Wheeling and Dealing
Revere is young and talented but is being played in right field in deference to Denard Span, and suddenly has the immense ceilings of Byron Buxton and Aaron Hicks hot on his tail. Minnesota needs to rebuild, and Revere could fetch a decent Braves pitching prospect—something the Twins could definitely use.
He'll never have any power, but as the 24-year-old matures, he'll get on base at a better clip (a rate that rose to .333 this season). He is already an excellent fielder and a terror on the basepaths, stealing 74 bases in the last two seasons. Also of note: He strikes out less than 10 percent of the time already, and as his walk rate goes up, his strikeouts should come down even further.
Revere might be the most underrated pickup here, as he won't demand a high return in a trade with Minnesota, and Atlanta will get a chance to lock him up for a while, possessing him through his prime years.
On the other end of the spectrum is Denard Span, the more experienced and slightly better-rounded player. At 28 years old, Span is a lock to get on base at a very good rate (his career OBP is .357), and he also has healthy walk and strikeout rates.
He isn't a speed demon, but he can steal about 20 bases a year and will flaunt great defense in center field. He might require a higher price than Revere due to his experience and advantage in power, but he should still come at a reasonable price.

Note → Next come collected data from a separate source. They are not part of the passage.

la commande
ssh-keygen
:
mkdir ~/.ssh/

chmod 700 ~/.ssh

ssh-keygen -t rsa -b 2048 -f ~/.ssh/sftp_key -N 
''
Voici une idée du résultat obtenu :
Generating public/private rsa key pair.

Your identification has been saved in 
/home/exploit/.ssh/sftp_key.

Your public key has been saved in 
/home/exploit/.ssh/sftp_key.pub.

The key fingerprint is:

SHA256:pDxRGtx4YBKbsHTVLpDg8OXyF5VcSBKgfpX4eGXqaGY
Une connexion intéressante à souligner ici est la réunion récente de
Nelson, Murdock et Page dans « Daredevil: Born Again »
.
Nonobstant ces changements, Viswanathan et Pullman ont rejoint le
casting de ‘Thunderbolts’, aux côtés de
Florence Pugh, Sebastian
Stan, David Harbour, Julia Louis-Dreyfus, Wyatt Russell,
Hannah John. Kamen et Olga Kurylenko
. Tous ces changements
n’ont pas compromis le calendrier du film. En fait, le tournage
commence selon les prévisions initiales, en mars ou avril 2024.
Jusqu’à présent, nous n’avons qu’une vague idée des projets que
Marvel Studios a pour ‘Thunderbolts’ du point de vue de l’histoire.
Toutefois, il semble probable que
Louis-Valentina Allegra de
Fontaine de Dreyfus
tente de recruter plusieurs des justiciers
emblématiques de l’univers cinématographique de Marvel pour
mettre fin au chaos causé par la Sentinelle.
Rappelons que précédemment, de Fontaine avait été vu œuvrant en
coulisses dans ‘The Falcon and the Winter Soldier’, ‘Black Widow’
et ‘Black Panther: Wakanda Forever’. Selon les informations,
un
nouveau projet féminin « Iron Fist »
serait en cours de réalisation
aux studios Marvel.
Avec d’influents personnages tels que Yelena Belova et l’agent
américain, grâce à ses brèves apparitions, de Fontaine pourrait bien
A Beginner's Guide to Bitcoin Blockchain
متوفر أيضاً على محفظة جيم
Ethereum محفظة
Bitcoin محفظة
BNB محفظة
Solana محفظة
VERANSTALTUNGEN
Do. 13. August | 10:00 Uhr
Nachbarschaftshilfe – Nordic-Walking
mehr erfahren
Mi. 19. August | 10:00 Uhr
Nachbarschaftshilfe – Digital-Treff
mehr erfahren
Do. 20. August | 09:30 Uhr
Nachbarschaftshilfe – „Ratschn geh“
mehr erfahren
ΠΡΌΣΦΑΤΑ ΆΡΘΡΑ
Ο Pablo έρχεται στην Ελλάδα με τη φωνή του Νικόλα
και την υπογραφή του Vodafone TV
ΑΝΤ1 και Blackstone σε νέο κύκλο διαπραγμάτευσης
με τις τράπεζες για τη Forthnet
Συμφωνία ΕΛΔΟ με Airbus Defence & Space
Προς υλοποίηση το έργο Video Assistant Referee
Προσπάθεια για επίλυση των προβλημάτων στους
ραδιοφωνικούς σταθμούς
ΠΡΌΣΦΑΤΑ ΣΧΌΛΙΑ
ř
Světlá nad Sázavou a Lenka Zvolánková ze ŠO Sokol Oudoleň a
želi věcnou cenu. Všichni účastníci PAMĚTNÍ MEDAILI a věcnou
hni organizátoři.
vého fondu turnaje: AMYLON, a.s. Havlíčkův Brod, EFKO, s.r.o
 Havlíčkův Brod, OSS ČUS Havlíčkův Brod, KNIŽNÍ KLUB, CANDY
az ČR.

Fowler is a very, very intriguing option. The 6'4" switch-hitting 26-year-old Atlanta native simply oozes athleticism, and after years of waiting for a breakout season, he finally put it all together. In 2012, he got on base at a .389 clip and hit 13 home runs to pair with his 12 steals (which is a little low for someone with Fowler's speed, but given the green light, he should be able to push his yearly total over 20).
Fangraphs doesn't like his defense in center field, but I have to think that with time, his routes will catch up with his athleticism. He also strikes out a lot, but makes up for it with a great walk rate.
Colorado might require a healthy return for Fowler, but I do know two things—Colorado needs pitching, and Atlanta has plenty of it.
Trading for Fowler is an option that could have Atlanta reaping benefits for a decade to come, granted he continues to improve.
As you can see, losing Michael Bourn would not mean the end of the world. Each of these players (save for BJ Upton) would allow Atlanta a not only serviceable, but rather very good major league center fielder for the near future, and in some cases the long run as well.
I see the most likely options as being Angel Pagan, Shane Victorino and Ben Revere. I'm concerned with Sizemore's health, Ichiro's age and Fowler's trade cost, and therefore see these three as the proverbial cream of the crop once all costs and benefits are considered.
Pagan and Victorino would be similar pickups—smart, crafty veterans with a little bit of pop, some speed, great defense and a high OBP. Pagan would cost a fair amount less than Victorino, but Victorino would provide a lot more value than Pagan.
Revere is a different case: young, powerless, but with all of his prime years squarely ahead of him. In the end, while I could make a case for everyone on the list and would advocate picking up most of them, my first option would probably be Victorino, pending the size of his contract. Following would probably be Revere, and then Pagan.